Vestido de esa forma, la monja novicia me miró, se sonrió y volvió a darme la mano para pasar por la puerta que daba a la Capilla, me tuvo que coger para sentarme en una silla que había junto al Altar, me miré los pies y no me veía las sandalias de goma, levanté la cabeza y vi frente a mi, un cura de espaldas que intentaba cantar algo en latín, por un momento pensé en salir corriendo de allí, pero al volver la cabeza hacia atrás, vi sentadas en una fila de varios bancos, aquellos fantasmas negros que antes paseaban por detrás de las rejas, en otra fila, monjas con cara descubierta y en la tercera, mujeres y hombres normales, eso me tranquilizó un poco.
Casi me estaba durmiendo, percibiendo aquel perfume de incienso, cuando de pronto se volvió el cura y mirándome, con los brazos en cruz, pronunció unas palabras en latín y luego se calló, el silencio absoluto solo fue interrumpido por el lejano trotar y los cascabeles de un coche de caballos que pasaba en ese momento por la calle Larga.
Pensé que aquello se estaba terminando y que pronto saldría de allí, el cura con las manos cruzadas entre los dedos me miraba fijamente, miré para arriba y vi a la novicia con una gran copa de oro en la mano ofreciéndomela para que la cogiera. Me levanté de la silla y con las dos manos de guantes blancos, así la gran copa, la monja cogió mi hombro y me dio la vuelta para ponerme mirando hacia el cura que sonreía levemente y asentaba con la cabeza como diciéndome que me acercara hacia él.

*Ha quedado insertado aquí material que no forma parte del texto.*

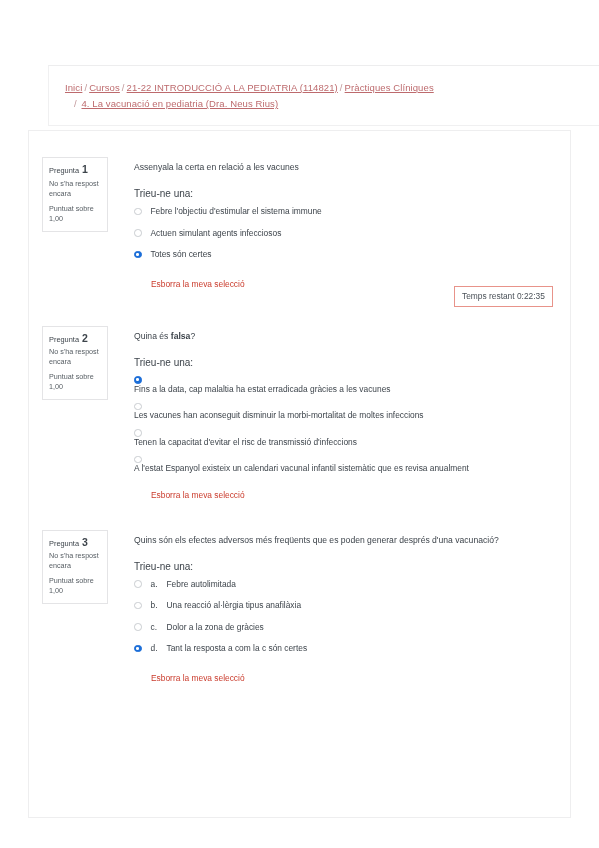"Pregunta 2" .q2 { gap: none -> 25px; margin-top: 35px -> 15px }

Comprendí perfectamente lo que me querían decir, sin palabras y con paso seguro empecé a caminar hacia el Altar, conforme me iba acercando el cura extendía las manos para coger el Copón, una alfombra de moqueta roja cubrían los dos fríos escalones de mármol para subir al Ara, pasé el primero, pero al llegar al segundo, pisé la sotana y caí literalmente de boca a los pies del cura, quedándose este con las manos vacías y con un ¡oh! al unísono que salió como un coro del público asistente. A pesar de la caída, seguía agarrando la copa, lo que no comprendía es de donde salieron tantas galletitas blancas esparcidas por el suelo.
La monja me levantó, me quitó el Copón de la mano y me volvió a sentar en la silla, desde mi sitio contemplaba como el cura y unas cuantas monjas recogían las hostias del suelo, unas lágrimas empezaron a caer de mis mejillas, una de las monjas, mayor que las demás, hizo una señal a la novicia que cogiéndome de la mano me llevó de nuevo a la Sacristía, me quitó la sotana, el babero de encajes y los guantes blancos. Llorisqueando volvimos a atravesar el mismo pasillo, por primera vez la monja pronunció unas palabras, “Menos mal que las hostias no estaban consagradas”, no la entendí muy bien, pero me hizo sentirme algo mejor.
Una vez de nuevo en el Locutorio, la novicia me dijo que me esperase por un momento, a pesar de la incertidumbre de no saber que iba a pasar ahora, esperé, no tardó mucho en volver, pero esta vez traía el trozo de queso americano y la bolsita de leche en polvo.